Research Article
Wearable Control Using Feedforward Neural Networks has Been used to Control the Manipulator Arm of Field and Service Robots
@INPROCEEDINGS{10.4108/eai.30-8-2021.2311515, author={Archit Fadhilah and J D Setiawan and M Ariyanto}, title={Wearable Control Using Feedforward Neural Networks has Been used to Control the Manipulator Arm of Field and Service Robots}, proceedings={Proceedings of the 2nd International Conference on Industrial and Technology and Information Design, ICITID 2021, 30 August 2021, Yogyakarta, Indonesia}, publisher={EAI}, proceedings_a={ICITID}, year={2021}, month={10}, keywords={wearable control myo armband artificial neural network manipulator arm}, doi={10.4108/eai.30-8-2021.2311515} }
- Archit Fadhilah
J D Setiawan
M Ariyanto
Year: 2021
Wearable Control Using Feedforward Neural Networks has Been used to Control the Manipulator Arm of Field and Service Robots
ICITID
EAI
DOI: 10.4108/eai.30-8-2021.2311515
Abstract
Controlling the manipulator arm of a Field and Service Robot (FSR) using joystick input is a time-consuming and wasteful process. Operators who must control correctly and quickly must undergo a specialized training program and devote a considerable amount of study time. In this study, wearable control devices were used to replace joysticks, and Artificial Neural Networks were employed to run the wearable control devices. Wearable control devices were used to replace joysticks in this study (ANN). The Myo Armband, which is worn on the right arm of the operator, is the wearable control device that was used in this experiment.
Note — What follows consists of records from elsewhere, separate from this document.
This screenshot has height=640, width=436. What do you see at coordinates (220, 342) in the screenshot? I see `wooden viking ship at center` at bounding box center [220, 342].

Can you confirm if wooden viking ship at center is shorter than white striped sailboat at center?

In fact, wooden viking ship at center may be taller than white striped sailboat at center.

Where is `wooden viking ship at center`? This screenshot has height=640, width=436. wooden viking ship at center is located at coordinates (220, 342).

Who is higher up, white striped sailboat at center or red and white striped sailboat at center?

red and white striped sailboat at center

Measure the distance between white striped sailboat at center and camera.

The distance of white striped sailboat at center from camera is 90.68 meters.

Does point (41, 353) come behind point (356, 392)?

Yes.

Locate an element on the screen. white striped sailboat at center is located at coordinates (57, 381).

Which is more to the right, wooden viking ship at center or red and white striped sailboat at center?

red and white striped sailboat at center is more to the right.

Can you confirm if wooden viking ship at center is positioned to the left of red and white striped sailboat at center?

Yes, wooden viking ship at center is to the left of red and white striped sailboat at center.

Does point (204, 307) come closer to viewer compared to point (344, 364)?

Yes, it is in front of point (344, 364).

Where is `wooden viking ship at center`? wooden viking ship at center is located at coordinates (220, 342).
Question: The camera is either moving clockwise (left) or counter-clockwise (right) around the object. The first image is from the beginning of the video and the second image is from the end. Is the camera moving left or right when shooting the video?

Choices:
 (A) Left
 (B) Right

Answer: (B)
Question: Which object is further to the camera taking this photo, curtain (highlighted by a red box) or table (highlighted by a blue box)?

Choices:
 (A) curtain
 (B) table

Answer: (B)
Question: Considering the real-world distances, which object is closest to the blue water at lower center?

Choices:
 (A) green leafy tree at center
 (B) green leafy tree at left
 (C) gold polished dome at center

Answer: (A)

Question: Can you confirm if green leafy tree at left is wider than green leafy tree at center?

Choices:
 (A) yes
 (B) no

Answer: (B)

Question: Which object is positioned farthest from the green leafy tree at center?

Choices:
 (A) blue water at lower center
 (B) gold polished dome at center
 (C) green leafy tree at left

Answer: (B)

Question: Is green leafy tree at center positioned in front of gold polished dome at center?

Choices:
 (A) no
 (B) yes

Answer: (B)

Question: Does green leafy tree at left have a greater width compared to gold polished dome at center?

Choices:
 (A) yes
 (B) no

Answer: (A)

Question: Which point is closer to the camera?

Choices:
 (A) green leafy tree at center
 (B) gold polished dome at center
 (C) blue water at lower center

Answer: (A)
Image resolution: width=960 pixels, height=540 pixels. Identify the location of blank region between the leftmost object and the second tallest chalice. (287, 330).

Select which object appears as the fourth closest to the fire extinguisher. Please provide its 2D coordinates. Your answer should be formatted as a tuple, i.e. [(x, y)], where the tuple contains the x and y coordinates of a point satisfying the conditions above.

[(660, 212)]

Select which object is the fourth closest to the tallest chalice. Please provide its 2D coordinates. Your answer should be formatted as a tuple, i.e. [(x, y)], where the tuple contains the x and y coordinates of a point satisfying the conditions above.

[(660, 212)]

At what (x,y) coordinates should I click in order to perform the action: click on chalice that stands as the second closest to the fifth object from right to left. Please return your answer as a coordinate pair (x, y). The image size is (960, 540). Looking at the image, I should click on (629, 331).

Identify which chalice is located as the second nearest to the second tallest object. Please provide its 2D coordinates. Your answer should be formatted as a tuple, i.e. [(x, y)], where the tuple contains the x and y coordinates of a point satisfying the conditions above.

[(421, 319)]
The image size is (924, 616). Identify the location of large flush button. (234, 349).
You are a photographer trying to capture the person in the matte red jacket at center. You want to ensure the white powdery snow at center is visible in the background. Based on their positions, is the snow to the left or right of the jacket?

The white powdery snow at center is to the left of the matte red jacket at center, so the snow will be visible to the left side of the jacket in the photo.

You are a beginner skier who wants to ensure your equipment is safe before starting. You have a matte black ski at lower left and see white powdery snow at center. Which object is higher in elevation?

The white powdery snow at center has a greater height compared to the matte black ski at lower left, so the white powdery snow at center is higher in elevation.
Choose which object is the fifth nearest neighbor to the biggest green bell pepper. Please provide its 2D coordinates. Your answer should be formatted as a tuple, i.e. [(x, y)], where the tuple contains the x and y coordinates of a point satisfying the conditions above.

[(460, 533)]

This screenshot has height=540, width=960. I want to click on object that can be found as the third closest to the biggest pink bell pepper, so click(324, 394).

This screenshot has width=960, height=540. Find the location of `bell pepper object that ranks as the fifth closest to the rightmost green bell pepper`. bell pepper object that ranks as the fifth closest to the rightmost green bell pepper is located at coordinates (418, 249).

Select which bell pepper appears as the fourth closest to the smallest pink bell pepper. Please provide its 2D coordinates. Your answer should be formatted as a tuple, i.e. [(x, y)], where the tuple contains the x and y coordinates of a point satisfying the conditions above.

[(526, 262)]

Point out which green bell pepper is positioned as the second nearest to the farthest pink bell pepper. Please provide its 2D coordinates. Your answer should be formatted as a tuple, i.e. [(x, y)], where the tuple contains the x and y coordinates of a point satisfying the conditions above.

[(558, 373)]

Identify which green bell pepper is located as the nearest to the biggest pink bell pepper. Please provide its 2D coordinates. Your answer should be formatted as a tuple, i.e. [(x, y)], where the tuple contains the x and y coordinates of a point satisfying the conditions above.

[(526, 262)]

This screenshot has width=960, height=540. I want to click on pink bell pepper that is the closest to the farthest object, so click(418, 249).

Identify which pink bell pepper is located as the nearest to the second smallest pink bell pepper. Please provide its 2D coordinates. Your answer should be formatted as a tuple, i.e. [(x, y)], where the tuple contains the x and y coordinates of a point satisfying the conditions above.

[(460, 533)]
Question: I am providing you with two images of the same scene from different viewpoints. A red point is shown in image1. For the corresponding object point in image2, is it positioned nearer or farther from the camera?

This sensor is composed of a variety of components, including an electromyography sensor (EMG), a 3-axis accelerometer, and a 3-axis gyroscope, among others. Whenever the operator moves his or her arm, the command to move the 3D Manipulator Arm in MATLAB / Simulink will be dependent on the operator's arm and the position of the operator's arm inside the workspace. By using the Inertial Measurement Unit (IMU) sensor that is included into the Myo armband, it is possible to detect and show the location of the operator's arm and arm position. The ANN method is used in conjunction with the IMU to handle data received from the sensor. Feedforward Neural Network (FNN) processing is used. When the FNN output is used to drive the 3D Manipulator Arm model in SimMechanics, the user/operator arm angle is controlled by the user/operator arm angle.